→ **Exercise directions**: Update the lines below by changing every "Allthathistory" to "All That History" and leaving everything else as it is. Don't include the pictures in your answer.

→ **Source material**:
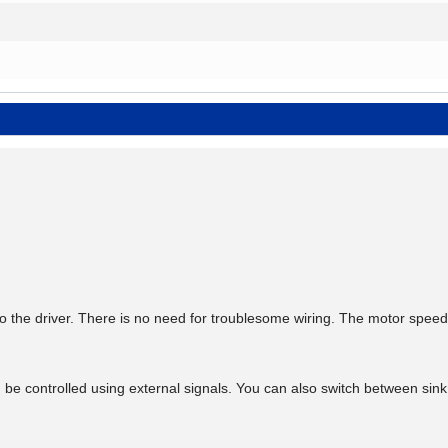
 the driver. There is no need for troublesome wiring. The motor speed
n be controlled using external signals. You can also switch between sin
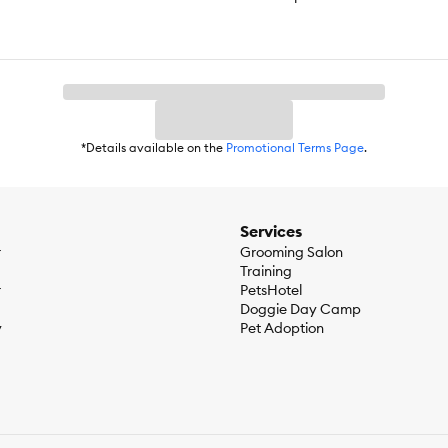
*Details available on the
Promotional Terms Page
.
Services
r
Grooming Salon
Training
r
PetsHotel
Doggie Day Camp
y
Pet Adoption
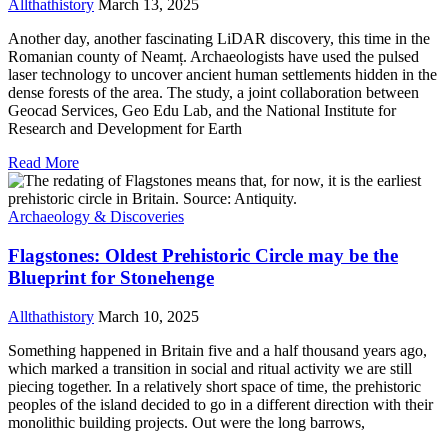
Allthathistory
March 13, 2025
Another day, another fascinating LiDAR discovery, this time in the
Romanian county of Neamț. Archaeologists have used the pulsed
laser technology to uncover ancient human settlements hidden in the
dense forests of the area. The study, a joint collaboration between
Geocad Services, Geo Edu Lab, and the National Institute for
Research and Development for Earth
Read More
Archaeology & Discoveries
Flagstones: Oldest Prehistoric Circle may be the
Blueprint for Stonehenge
Allthathistory
March 10, 2025
Something happened in Britain five and a half thousand years ago,
which marked a transition in social and ritual activity we are still
piecing together. In a relatively short space of time, the prehistoric
peoples of the island decided to go in a different direction with their
monolithic building projects. Out were the long barrows,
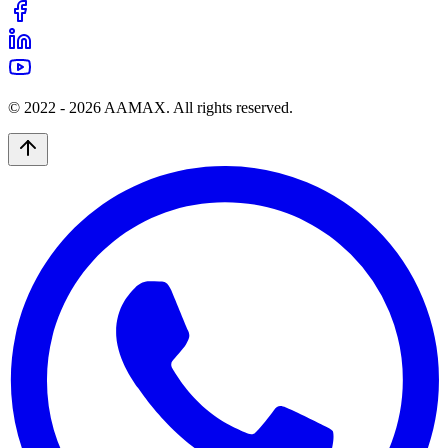
© 2022 -
2026
AAMAX. All rights reserved.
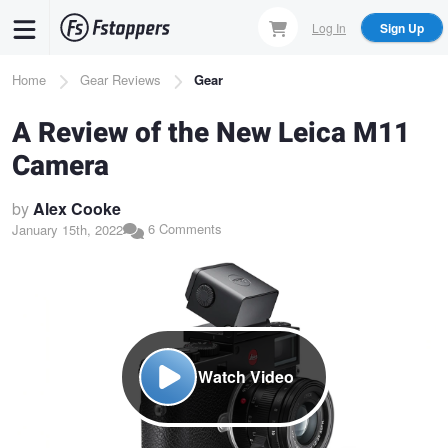
Skip
Log In
Sign Up
to
main
Breadcrumb
Home
Gear Reviews
Gear
content
A Review of the New Leica M11
Camera
by
Alex Cooke
6 Comments
January 15th, 2022
Watch Video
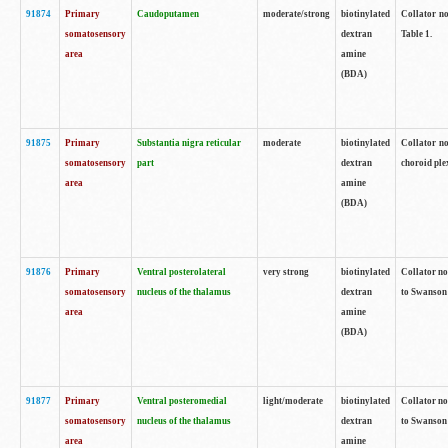
91874
Primary
Caudoputamen
moderate/strong
biotinylated
Collator no
somatosensory
dextran
Table 1.
area
amine
(BDA)
91875
Primary
Substantia nigra reticular
moderate
biotinylated
Collator no
somatosensory
part
dextran
choroid plex
area
amine
(BDA)
91876
Primary
Ventral posterolateral
very strong
biotinylated
Collator no
somatosensory
nucleus of the thalamus
dextran
to Swanson 
area
amine
(BDA)
91877
Primary
Ventral posteromedial
light/moderate
biotinylated
Collator no
somatosensory
nucleus of the thalamus
dextran
to Swanson 
area
amine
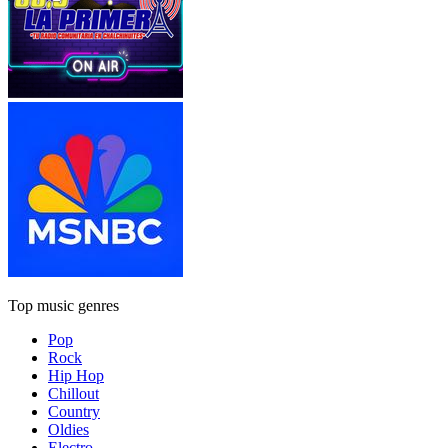
Top music genres
Pop
Rock
Hip Hop
Chillout
Country
Oldies
Electro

→ **Exercise solution**:
 the driver. There is no need for troublesome wiring. The motor speed
n be controlled using external signals. You can also switch between sin
*Details available on the
Promotional Terms Page
.
Services
r
Grooming Salon
Training
r
PetsHotel
Doggie Day Camp
y
Pet Adoption
All That History
March 13, 2025
Another day, another fascinating LiDAR discovery, this time in the
Romanian county of Neamț. Archaeologists have used the pulsed
laser technology to uncover ancient human settlements hidden in the
dense forests of the area. The study, a joint collaboration between
Geocad Services, Geo Edu Lab, and the National Institute for
Research and Development for Earth
Read More
Archaeology & Discoveries
Flagstones: Oldest Prehistoric Circle may be the
Blueprint for Stonehenge
All That History
March 10, 2025
Something happened in Britain five and a half thousand years ago,
which marked a transition in social and ritual activity we are still
piecing together. In a relatively short space of time, the prehistoric
peoples of the island decided to go in a different direction with their
monolithic building projects. Out were the long barrows,
© 2022 -
2026
AAMAX. All rights reserved.
Skip
Log In
Sign Up
to
main
Breadcrumb
Home
Gear Reviews
Gear
content
A Review of the New Leica M11
Camera
by
Alex Cooke
6 Comments
January 15th, 2022
Watch Video
91874
Primary
Caudoputamen
moderate/strong
biotinylated
Collator no
somatosensory
dextran
Table 1.
area
amine
(BDA)
91875
Primary
Substantia nigra reticular
moderate
biotinylated
Collator no
somatosensory
part
dextran
choroid plex
area
amine
(BDA)
91876
Primary
Ventral posterolateral
very strong
biotinylated
Collator no
somatosensory
nucleus of the thalamus
dextran
to Swanson 
area
amine
(BDA)
91877
Primary
Ventral posteromedial
light/moderate
biotinylated
Collator no
somatosensory
nucleus of the thalamus
dextran
to Swanson 
area
amine
Top music genres
Pop
Rock
Hip Hop
Chillout
Country
Oldies
Electro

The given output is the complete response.